16 monitor patience epochs that training passes before it stops if there is no validation metric improvement during the epochs. The best model state based on the monitor validation metric is used as the final model.

mrr@3 metric is monitored for the general dataset config.

ndcg@5 metric is monitored for the ecommerce dataset config, which can use weight to provide signal aggregation information.

If your ecommerce data does not have a weight value set, or if the value is 1.0, binary NDCG is calculated.

Text processor

This determines which type of tokenization and embedding is used as the base for the recurrent neural network (RNN) model. For example, word or byte-pair encoding (BPE).

The word text processor defaults to English, and uses word-based tokenization and English pre-trained word embeddings. The maximum word vocabulary result is 100,000.

The BPE text processors use the same tokenization, but different vocabulary sizes:

bpe_*_small embeddings have 10,000 vocabulary tokens
bpe_*_large embeddings have 100,000 vocabulary tokens
bpe_multi multilingual embeddings have 320,000 vocabulary tokens

The options for text processors are:

English
- word_en (default)
- bpe_en_small
- bpe_en_large
- all_minilm_l6
- e5_small_v2
- e5_base_v2
- e5_large_v2
- gte_small
- gte_base
- gte_large
- snowflake_arctic_embed_xs
Multilingual
- bpe_multi
- multilingual_e5_small
- multilingual_e5_base
- multilingual_e5_large
- snowflake-arctic-embed-l
Bulgarian
- bpe_bg_small
- bpe_bg_large
German
- bpe_de_small
- bpe_de_large
Spanish
- bpe_es_small
- bpe_es_large
French
- bpe_fr_small
- bpe_fr_large
Italian
- bpe_it_small
- bpe_it_large
Japanese
- bpe_ja_small
- bpe_ja_large
Korean
- bpe_ko_small
- bpe_ko_large
Dutch
- bpe_nl_small
- bpe_nl_large
Romanian
- bpe_ro_small
- bpe_ro_large
Chinese
- bpe_zh_small
- bpe_zh_large
Custom
- word_custom
- bpe_custom

Word text processor

If you use the defaults or explicitly set the word_en text processor, the training process uses pre-trained English word embeddings. It builds vocabulary based on your training data and selects word embeddings that correspond to it.

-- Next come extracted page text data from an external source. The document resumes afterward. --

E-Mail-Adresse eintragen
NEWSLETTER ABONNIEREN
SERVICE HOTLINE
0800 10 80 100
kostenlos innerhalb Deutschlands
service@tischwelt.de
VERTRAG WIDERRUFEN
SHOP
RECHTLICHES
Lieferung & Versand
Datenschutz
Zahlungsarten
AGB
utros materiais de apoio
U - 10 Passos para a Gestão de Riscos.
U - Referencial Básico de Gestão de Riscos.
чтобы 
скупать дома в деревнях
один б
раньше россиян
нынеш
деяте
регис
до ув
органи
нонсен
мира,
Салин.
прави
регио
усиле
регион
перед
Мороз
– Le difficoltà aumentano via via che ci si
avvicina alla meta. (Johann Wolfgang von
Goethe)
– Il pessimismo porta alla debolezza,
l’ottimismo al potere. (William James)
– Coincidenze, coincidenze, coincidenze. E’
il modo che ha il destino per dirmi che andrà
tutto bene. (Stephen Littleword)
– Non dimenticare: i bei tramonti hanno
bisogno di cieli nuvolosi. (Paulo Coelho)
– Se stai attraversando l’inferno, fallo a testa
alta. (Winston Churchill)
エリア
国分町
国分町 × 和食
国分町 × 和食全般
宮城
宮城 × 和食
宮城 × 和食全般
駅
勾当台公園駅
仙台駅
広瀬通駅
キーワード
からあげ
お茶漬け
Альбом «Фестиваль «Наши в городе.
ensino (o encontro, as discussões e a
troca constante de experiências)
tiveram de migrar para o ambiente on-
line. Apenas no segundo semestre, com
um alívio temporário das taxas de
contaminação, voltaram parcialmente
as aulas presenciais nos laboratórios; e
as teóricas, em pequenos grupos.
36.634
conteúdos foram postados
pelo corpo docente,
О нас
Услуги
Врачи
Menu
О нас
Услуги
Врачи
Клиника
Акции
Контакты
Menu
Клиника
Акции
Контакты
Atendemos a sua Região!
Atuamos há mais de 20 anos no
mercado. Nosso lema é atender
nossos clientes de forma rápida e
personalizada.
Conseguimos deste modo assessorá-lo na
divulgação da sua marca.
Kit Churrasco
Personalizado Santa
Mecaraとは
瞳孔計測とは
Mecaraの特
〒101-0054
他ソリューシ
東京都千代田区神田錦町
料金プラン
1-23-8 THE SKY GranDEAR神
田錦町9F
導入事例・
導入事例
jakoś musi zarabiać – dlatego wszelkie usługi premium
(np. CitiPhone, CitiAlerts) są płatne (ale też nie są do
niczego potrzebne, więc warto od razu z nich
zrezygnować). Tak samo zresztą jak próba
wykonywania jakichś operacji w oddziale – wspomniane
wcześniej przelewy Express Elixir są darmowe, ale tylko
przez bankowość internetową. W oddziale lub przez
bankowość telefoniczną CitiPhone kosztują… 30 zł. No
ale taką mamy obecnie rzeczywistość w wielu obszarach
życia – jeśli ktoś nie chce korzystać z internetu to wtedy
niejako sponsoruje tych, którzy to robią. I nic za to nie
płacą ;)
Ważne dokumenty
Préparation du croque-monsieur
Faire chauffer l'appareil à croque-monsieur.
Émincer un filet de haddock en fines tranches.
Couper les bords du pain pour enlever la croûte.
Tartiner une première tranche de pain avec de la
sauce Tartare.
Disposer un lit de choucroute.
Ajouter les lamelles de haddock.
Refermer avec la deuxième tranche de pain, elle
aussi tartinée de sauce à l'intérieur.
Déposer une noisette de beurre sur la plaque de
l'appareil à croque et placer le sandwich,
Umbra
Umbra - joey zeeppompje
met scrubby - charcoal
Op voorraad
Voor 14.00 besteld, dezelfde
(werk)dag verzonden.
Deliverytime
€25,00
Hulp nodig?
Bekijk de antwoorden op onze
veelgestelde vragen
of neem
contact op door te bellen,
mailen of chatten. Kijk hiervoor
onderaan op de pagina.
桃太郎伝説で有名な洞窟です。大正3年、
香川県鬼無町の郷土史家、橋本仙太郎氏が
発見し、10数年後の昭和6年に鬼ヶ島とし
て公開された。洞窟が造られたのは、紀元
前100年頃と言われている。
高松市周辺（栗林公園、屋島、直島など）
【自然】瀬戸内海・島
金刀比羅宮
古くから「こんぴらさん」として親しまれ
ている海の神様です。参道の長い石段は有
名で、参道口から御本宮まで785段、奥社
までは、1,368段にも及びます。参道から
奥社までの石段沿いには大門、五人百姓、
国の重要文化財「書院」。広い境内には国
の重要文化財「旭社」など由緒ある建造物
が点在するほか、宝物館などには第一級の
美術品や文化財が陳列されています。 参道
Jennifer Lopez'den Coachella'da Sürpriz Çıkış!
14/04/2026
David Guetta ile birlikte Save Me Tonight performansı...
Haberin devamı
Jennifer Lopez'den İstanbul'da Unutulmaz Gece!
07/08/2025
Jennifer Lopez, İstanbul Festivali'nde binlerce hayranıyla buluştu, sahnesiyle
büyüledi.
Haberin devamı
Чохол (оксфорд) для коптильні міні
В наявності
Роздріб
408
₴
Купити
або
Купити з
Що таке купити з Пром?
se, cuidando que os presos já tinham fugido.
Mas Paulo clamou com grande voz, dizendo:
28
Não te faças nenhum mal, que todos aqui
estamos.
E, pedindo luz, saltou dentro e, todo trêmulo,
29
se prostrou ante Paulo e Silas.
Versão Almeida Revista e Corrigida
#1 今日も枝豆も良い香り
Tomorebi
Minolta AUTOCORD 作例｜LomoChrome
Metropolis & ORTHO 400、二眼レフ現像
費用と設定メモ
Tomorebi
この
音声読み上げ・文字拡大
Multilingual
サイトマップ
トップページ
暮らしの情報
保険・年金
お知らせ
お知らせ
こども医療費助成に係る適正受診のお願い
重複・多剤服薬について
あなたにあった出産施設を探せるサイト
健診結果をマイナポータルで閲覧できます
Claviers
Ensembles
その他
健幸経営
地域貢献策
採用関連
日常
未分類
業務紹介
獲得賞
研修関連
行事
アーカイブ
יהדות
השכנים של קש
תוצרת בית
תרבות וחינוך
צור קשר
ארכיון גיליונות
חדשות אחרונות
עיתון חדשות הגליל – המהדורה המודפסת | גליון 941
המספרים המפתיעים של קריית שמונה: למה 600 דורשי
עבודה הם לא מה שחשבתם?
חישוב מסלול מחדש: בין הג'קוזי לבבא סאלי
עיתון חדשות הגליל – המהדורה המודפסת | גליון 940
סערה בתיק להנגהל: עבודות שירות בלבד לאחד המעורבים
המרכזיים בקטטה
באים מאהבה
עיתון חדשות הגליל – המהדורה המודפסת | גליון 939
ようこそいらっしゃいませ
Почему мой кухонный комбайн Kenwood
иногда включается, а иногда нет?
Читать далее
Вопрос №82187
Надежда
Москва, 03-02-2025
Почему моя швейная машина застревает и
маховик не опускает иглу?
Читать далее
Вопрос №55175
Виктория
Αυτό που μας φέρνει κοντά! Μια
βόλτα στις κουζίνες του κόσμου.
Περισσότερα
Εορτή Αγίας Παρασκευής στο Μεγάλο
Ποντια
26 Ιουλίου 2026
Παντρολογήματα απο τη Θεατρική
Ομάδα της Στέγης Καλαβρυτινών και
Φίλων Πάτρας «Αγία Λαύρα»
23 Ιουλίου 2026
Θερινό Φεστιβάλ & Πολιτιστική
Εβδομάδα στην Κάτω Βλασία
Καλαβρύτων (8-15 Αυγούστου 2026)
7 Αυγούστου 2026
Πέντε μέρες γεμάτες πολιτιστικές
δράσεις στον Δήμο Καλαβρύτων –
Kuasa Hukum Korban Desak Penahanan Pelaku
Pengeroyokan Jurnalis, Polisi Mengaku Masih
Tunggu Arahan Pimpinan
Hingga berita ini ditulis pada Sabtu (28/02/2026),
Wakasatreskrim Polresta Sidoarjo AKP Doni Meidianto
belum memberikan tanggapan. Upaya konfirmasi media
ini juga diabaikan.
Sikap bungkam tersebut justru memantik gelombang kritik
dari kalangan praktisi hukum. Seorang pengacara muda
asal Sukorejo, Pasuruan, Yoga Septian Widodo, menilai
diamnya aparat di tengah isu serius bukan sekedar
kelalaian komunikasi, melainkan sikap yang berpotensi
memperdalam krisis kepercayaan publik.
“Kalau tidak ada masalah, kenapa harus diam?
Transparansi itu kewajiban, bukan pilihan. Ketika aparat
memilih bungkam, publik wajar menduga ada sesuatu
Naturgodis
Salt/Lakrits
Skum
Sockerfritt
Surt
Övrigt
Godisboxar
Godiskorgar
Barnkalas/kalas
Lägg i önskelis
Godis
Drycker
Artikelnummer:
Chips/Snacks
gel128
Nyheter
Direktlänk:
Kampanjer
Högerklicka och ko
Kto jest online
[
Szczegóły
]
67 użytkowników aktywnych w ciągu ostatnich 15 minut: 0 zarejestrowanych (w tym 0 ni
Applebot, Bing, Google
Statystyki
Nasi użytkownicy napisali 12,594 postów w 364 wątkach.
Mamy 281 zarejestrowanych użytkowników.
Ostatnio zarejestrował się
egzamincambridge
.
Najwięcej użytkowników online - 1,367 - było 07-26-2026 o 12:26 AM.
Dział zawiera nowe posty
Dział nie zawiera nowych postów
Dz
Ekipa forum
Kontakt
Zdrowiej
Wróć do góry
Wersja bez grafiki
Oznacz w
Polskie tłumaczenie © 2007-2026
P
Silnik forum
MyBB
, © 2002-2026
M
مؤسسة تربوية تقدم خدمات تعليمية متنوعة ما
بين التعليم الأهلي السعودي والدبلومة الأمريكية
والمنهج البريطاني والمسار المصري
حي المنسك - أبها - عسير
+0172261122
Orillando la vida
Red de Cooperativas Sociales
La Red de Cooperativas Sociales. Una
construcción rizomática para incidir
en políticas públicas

Preprocessing completes the following changes:

Text is set to all lowercase characters.
Numbers are split into single digits. For example, "12345" is set to ["1", "2", "3", "4", "5"].
Corrects as many misspelled words as possible.
Identifies words that are identified as Out-Of-Vocabulary (OOV) and matches to as many known words as possible. The resulting vocabulary is restricted to a maximum of 100,000 words.

BPE text processors

To use pre-trained byte pair encoding (BPE) tokenization and embeddings, set the text processor to one of the bpe_* values based on the language you want to train.

The BPE versions use the same tokenization, but different vocabulary sizes:

bpe_*_small embeddings have 10,000 vocabulary tokens
bpe_*_large embeddings have 100,000 vocabulary tokens
bpe_multi multilingual embeddings have 320,000 vocabulary tokens

Pre-trained BPE tokenization replaces all numbers with a zero (0) token. These pre-trained models cannot be changed. If your data contains semantically-meaningful numbers, consider using custom trained BPE embeddings. For more information, see custom text processors.

Custom text processors

If your content includes unusual, very domain-specific vocabulary or you need to train a model for a non-supported language, you can train custom word or BPE embeddings.

This training is language-agnostic, but Lucidworks recommends you use custom BPE training for non-Latin languages or in multilingual scenarios.

To train custom token embeddings, set textProcessor to one of the following:

word_custom trains word embeddings with up to 100,000 vocabulary size
bpe_custom trains BPE embeddings with up to 10,000 vocabulary size

The bpe_custom text processor also learns a custom tokenization function over your data. The value of 10,000 is sufficient for most use cases.